HOW TO COMPLETE THIS TASK
The line containing "Tab. 1. Division" and every line after it to the end of the records: set those down exactly, without any pictures.

[Stored data entries]
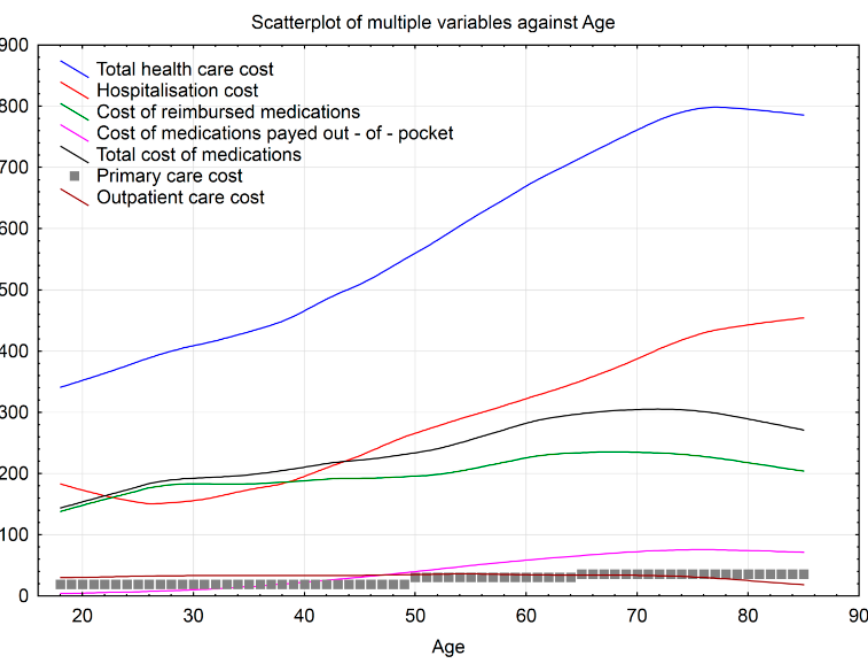
Figure 1. Trends of the mean annual cost of a patient with multimorbidity in different age groups. Hospitalization costs amounted to the highest cost for age from 18 to 22 years and 40 years on (with the minimum cost reached in the age of around 25 years), then increased steadily until the age of around 79 years and stabilised again. The average cost of medica- tions increased in a similar steady fashion until the age of around 72 years and stabilised afterwards. The cost of medication paid out-of-pocket increased more markedly than the reimbursed cost between the age of 28 and 53 years. Importantly, although the price of medications and hospitalization was comparable for age groups up to around 50 years,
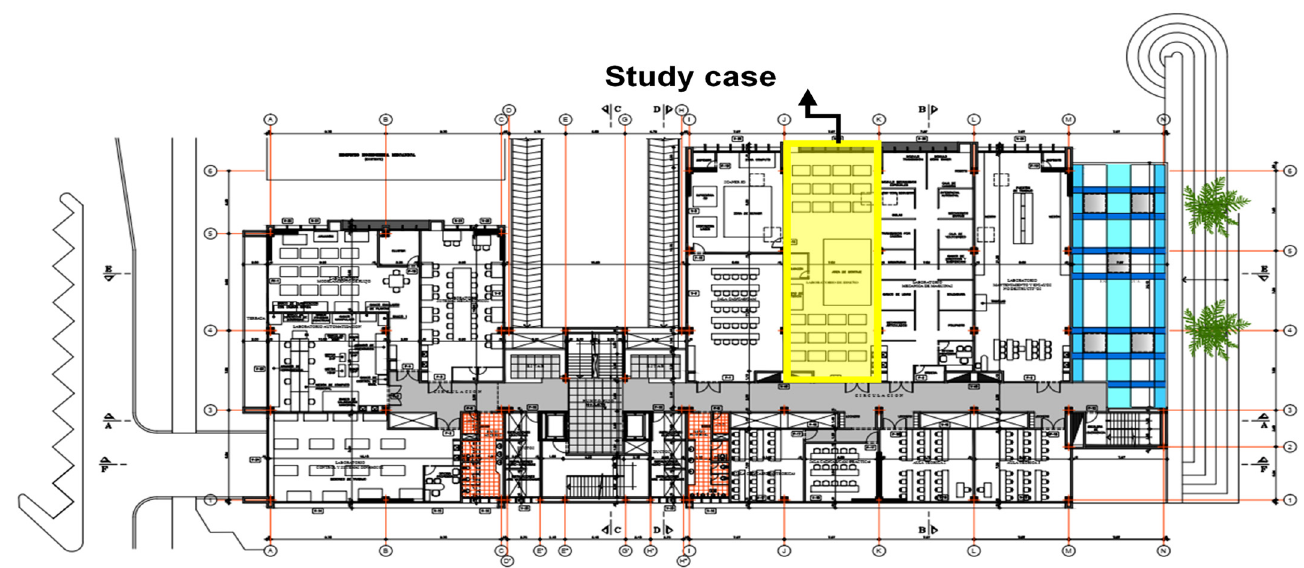
Figure 5. Building top view, Design Laboratory highlighted.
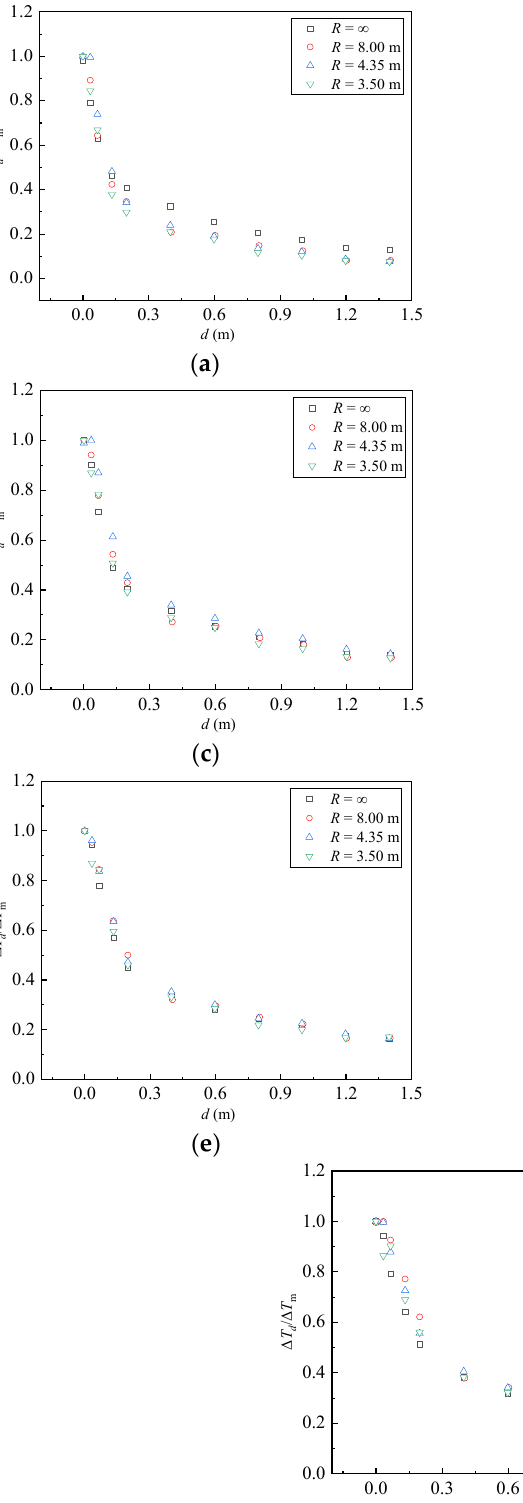
. Q = 0.76 kW; ( b ) . Q = 4.06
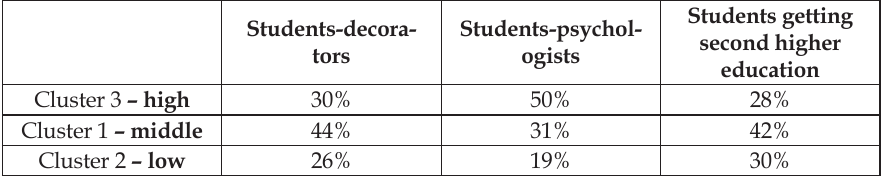
Tab. 1. Division of research participants into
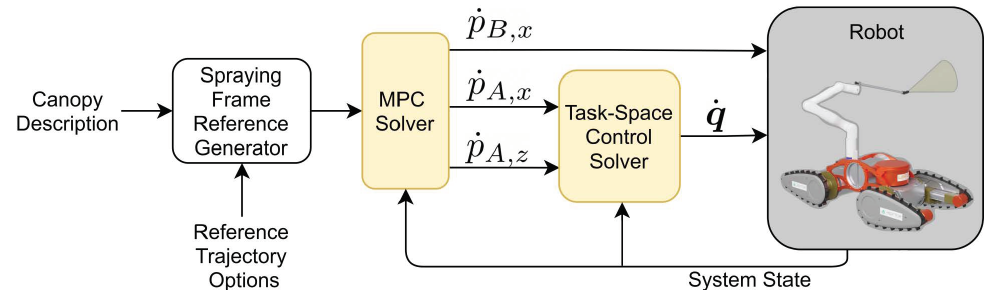
Figure 3. Overall system control diagram. The trajectory of the reference spray frame is generated based on the canopy description and used as input to the MPC solver. The MPC solver provides the velocity of the mobile base along the row and the velocities of the robot arm in the task space. The task space control solver converts the desired velocities in the task space into joint velocity commands ˙ q .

TASK ANSWER
Tab. 1. Division of research participants into
Figure 3. Overall system control diagram. The trajectory of the reference spray frame is generated based on the canopy description and used as input to the MPC solver. The MPC solver provides the velocity of the mobile base along the row and the velocities of the robot arm in the task space. The task space control solver converts the desired velocities in the task space into joint velocity commands ˙ q .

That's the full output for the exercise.